--- TASK STATEMENT ---
Leave out the pictures, and quote exactly the lines running from the one with "nose: (249, 203)" through the last line of the entries below.

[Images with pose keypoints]

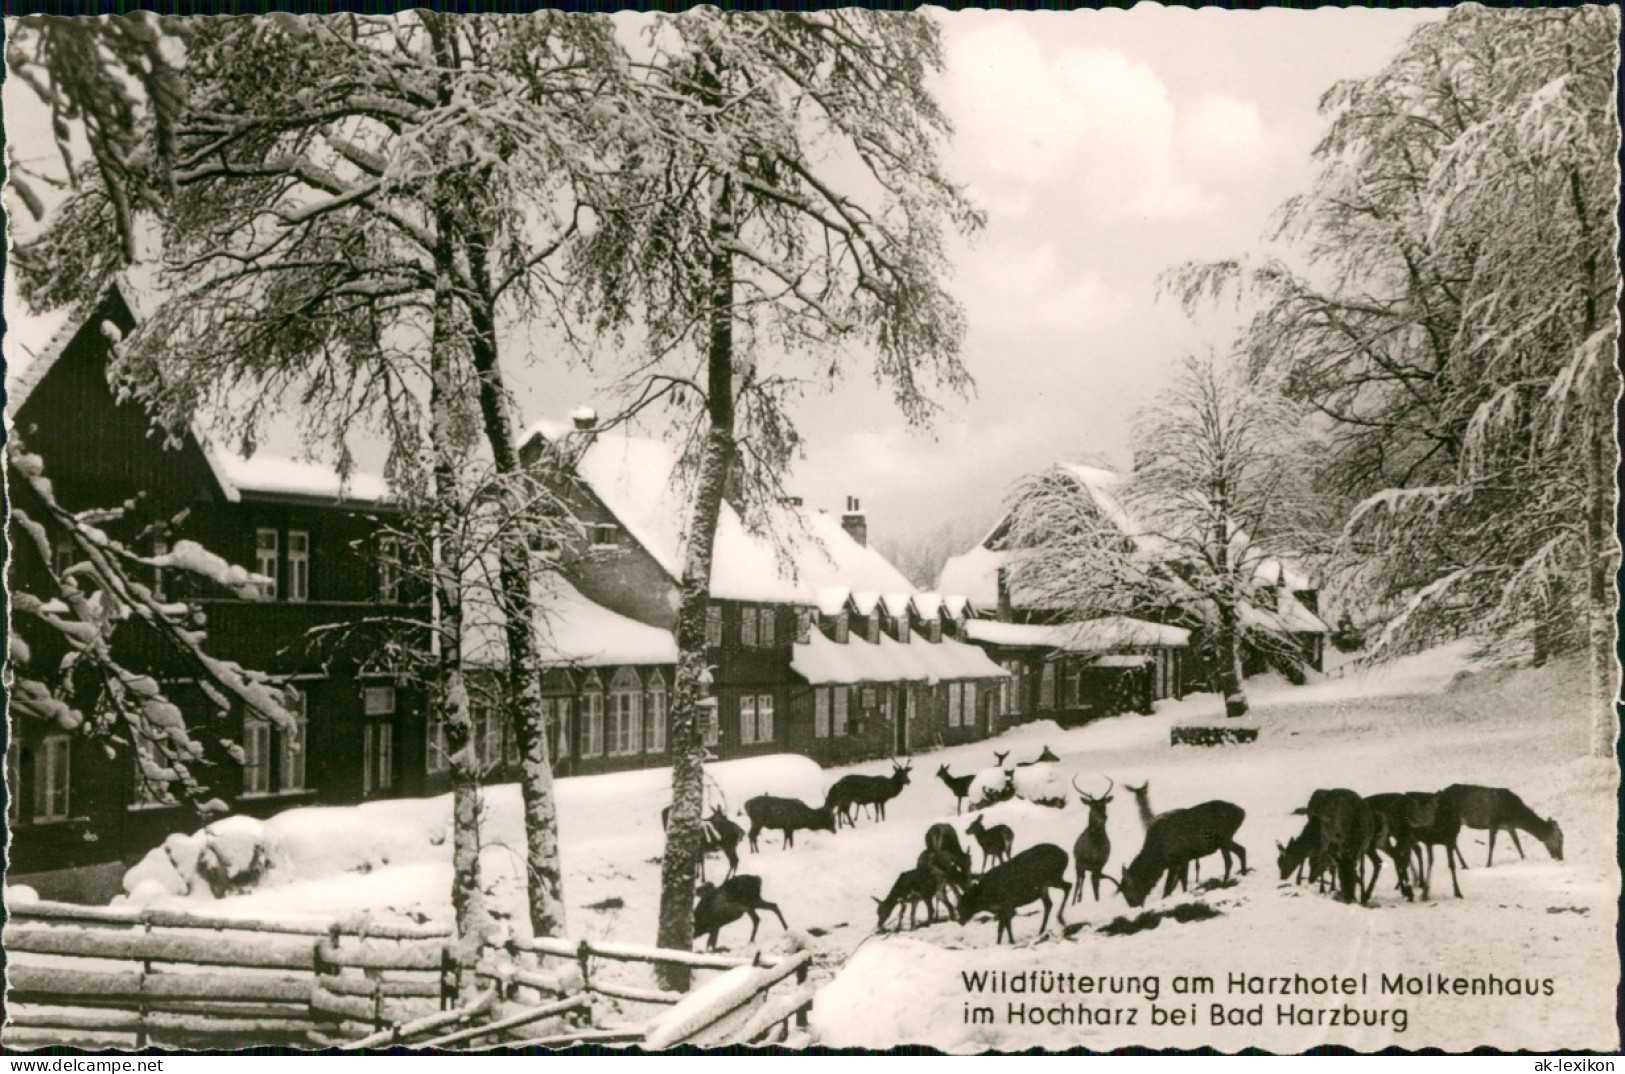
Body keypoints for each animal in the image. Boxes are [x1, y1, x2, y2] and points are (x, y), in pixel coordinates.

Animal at [1066, 773, 1118, 903]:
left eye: (1104, 805)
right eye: (1093, 806)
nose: (1104, 816)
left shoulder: (1100, 864)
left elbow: (1096, 886)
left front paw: (1097, 901)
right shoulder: (1081, 862)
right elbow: (1080, 883)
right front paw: (1077, 901)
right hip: (1078, 864)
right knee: (1078, 882)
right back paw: (1075, 901)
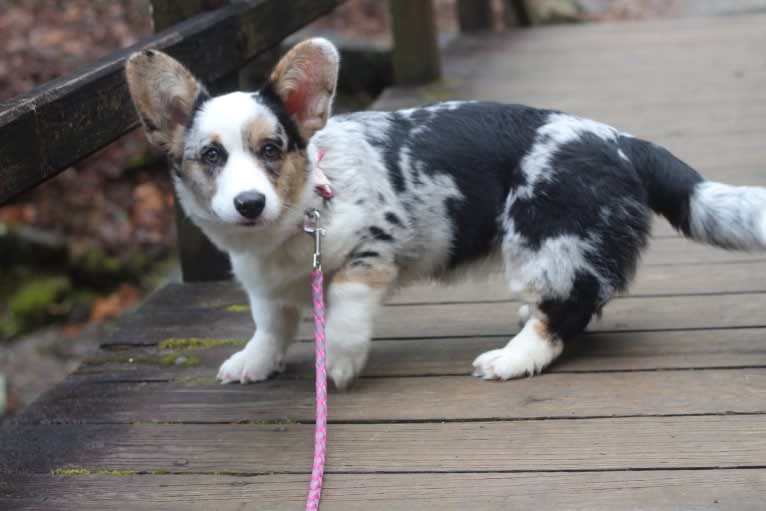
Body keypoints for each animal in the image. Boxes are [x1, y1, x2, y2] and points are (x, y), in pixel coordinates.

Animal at [126, 38, 766, 390]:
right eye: (211, 155)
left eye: (271, 149)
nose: (249, 203)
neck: (299, 211)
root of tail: (621, 141)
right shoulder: (265, 284)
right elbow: (270, 324)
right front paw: (253, 363)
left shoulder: (370, 252)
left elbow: (344, 309)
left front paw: (339, 367)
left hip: (548, 234)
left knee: (567, 311)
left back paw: (512, 358)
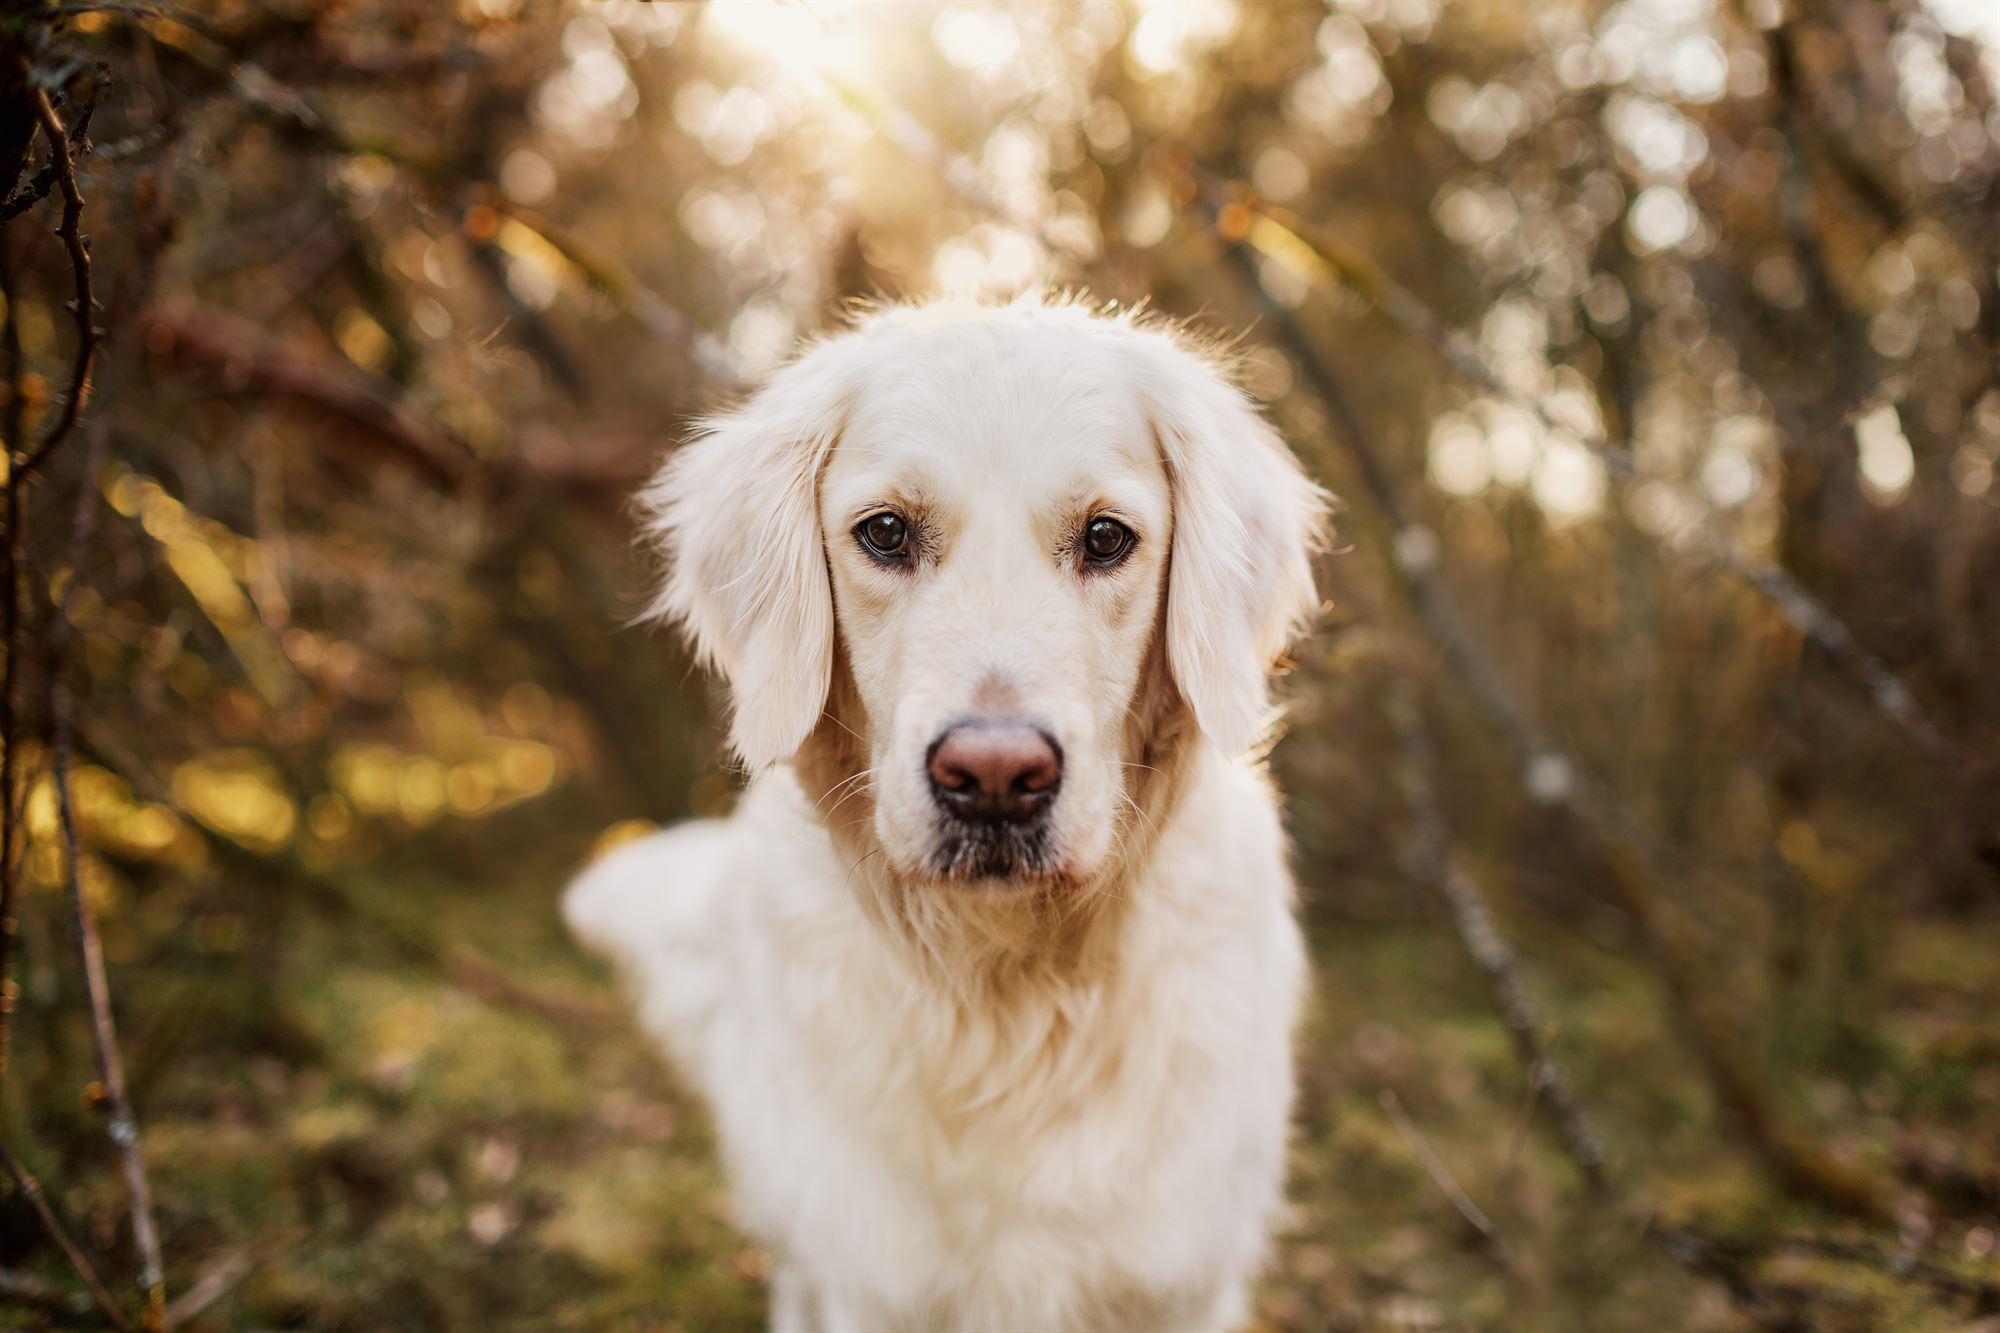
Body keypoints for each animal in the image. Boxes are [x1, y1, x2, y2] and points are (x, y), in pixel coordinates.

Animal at [568, 294, 1328, 1328]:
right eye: (886, 532)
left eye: (1106, 538)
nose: (996, 777)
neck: (1007, 1000)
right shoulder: (870, 1281)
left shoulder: (1180, 1279)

--- FINAL ANSWER ---
nose: (249, 203)
neck: (299, 211)
root of tail: (621, 141)
right shoulder: (265, 284)
right elbow: (270, 324)
right front paw: (253, 363)
left shoulder: (370, 252)
left elbow: (344, 309)
left front paw: (339, 367)
left hip: (548, 234)
left knee: (567, 311)
left back paw: (512, 358)
Body keypoints for each animal in the image. Boxes are [x1, y1, x2, y2] and points are (x, y), in pixel coordinates.

Animal at [568, 294, 1328, 1328]:
right eye: (886, 532)
left eye: (1106, 538)
nose: (996, 777)
neck: (1007, 1000)
right shoulder: (870, 1281)
left shoulder: (1180, 1279)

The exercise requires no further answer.